An interactive way to use images to bring fun and productivity to your team.

October 21, 2019 3 minute read

With the start of 2014 upon us, here’s an idea for an easy to facilitate team activity that will help foster enduring team motivation, and capture the pre-requisite data to enable deep reflection at the end of the upcoming new year.

Ask your team members to find two pictures (use the google images, flickr, or a collection of printed photo cards) – one picture should be of an image that depicts “success”, the other picture should be of an image that depicts “challenge”. Have your team members bring a printed copy (in color if possible) of their 2 images to a team meeting.

At the team meeting, ask each team member to share a short summary of how each of their images speaks to their understanding of “success” or “challenge”. Once all have had a chance to share the meaning behind their selected pictures, use dot-voting (3 votes per person) to select the top 4 pictures for “success” and the top 4 pictures for “challenge”.

Once the top pictures have been identified, as a team agree upon a short statement that summarizes what each of the selected pictures mean to your team – have a team member record these statements (which could be sentences, phrases, or even just a few key words) in a manner that can be visually displayed with the printed pictures.

Now post the selected pictures and the summaries of what they mean in your team’s work area, or post the pictures and the summary statements online for teams that don’t all work in the same physical location (perhaps on a team wiki).

Throughout the upcoming year, challenge yourself and teammates to use the selected images to track each team member’s attitude towards the team – this tracking activity integrates well into a team’s ongoing retrospectives.
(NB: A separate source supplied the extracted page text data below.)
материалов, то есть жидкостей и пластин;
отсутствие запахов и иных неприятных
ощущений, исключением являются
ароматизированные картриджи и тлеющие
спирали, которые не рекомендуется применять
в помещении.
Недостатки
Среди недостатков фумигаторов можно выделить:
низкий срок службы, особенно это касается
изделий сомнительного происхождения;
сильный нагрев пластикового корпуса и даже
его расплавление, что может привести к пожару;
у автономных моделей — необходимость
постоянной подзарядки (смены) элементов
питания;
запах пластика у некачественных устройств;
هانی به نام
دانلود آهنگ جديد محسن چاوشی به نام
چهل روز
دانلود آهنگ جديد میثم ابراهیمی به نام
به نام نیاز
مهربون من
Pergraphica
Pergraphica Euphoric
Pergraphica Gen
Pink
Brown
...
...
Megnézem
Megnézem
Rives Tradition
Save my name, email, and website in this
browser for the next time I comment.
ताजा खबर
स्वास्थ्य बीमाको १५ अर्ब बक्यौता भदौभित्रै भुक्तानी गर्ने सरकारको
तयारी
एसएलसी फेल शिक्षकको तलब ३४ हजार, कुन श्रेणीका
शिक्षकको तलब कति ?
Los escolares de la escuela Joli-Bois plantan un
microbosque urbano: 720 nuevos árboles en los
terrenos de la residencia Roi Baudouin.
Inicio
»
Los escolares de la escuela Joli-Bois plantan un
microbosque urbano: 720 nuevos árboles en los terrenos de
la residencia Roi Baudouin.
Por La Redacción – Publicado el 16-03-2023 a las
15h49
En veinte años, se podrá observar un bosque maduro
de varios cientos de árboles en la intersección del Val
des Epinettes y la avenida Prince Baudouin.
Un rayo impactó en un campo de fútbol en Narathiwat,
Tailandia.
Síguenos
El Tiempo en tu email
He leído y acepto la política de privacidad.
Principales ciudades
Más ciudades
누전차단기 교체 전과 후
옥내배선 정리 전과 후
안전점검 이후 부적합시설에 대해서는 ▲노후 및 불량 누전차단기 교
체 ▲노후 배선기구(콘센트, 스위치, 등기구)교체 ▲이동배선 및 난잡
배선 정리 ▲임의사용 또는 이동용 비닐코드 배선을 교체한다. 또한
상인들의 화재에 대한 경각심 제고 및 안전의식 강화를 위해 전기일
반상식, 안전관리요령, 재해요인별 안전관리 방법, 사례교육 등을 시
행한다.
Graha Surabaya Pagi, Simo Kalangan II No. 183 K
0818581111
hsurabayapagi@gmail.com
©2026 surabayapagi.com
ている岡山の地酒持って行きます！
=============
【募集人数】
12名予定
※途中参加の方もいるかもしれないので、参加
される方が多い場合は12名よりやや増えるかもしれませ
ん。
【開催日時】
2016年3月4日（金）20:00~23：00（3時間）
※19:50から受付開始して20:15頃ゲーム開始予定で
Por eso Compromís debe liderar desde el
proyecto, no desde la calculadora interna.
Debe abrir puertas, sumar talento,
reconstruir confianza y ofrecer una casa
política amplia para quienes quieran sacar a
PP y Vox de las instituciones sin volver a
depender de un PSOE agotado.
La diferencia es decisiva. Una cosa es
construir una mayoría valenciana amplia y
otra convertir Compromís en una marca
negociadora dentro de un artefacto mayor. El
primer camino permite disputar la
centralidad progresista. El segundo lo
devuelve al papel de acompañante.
As attitude data is captured, ensure it is recorded anonymously, as what is most important is not how individual members of the team feel at any point in time, but how the team feels overall as a unit, and how team attitude changes over time.

While all teams will hopefully experience periods of “success” in the coming new year, inevitably most teams will also experience periods of “challenge”. Tracking team attitude over time will allow teams to be mindful of when attitude may start to decline, for which teams can proactively brainstorm ideas to overcome challenges that may arise.

Moreover, while this activity sounds simple, if your team commits to capturing a full year of team attitude data using a collection of carefully selected pictures that have specific meaning for your team, you will have the necessary data for an in-depth timeline activity at the end of 2014 to enable thorough reflection upon your team’s learning, collaboration, and success.

Best wishes for a successful and enriching 2014.